(Keypoint correspondence data)
■ ■ ■ ■ ■

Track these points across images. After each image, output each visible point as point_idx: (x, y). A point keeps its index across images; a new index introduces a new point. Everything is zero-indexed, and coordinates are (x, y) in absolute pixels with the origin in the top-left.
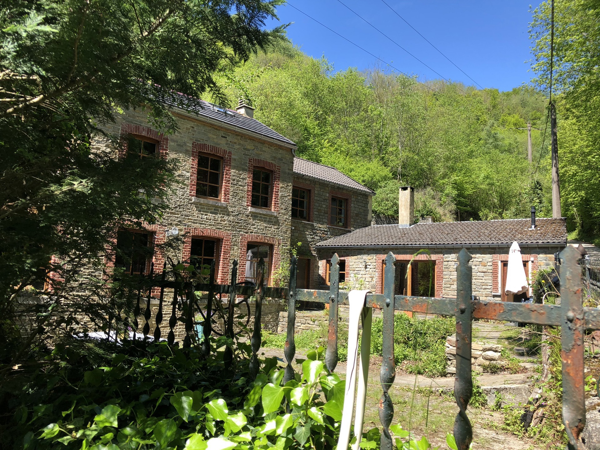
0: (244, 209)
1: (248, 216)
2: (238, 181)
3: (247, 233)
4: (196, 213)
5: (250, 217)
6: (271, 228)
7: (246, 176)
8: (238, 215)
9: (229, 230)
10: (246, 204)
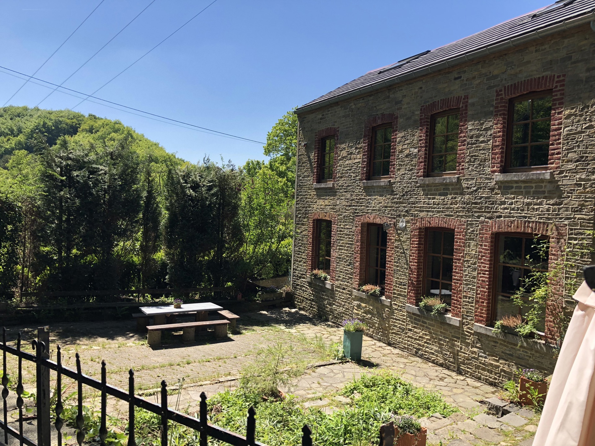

■ ■ ■ ■ ■

What is expected: Render every line of the rows above as a JSON list of strings, one string per line, with blank lines and the pictures left out.

Result of this task:
[
  "Track these points across images. After each image, output each visible point as point_idx: (x, y). A point keeps its index across images; a new index introduces a new point. Everything is zero-indexed, and coordinates are (x, y) in absolute pixels with the origin in the top-left.",
  "0: (244, 209)",
  "1: (248, 216)",
  "2: (238, 181)",
  "3: (247, 233)",
  "4: (196, 213)",
  "5: (250, 217)",
  "6: (271, 228)",
  "7: (246, 176)",
  "8: (238, 215)",
  "9: (229, 230)",
  "10: (246, 204)"
]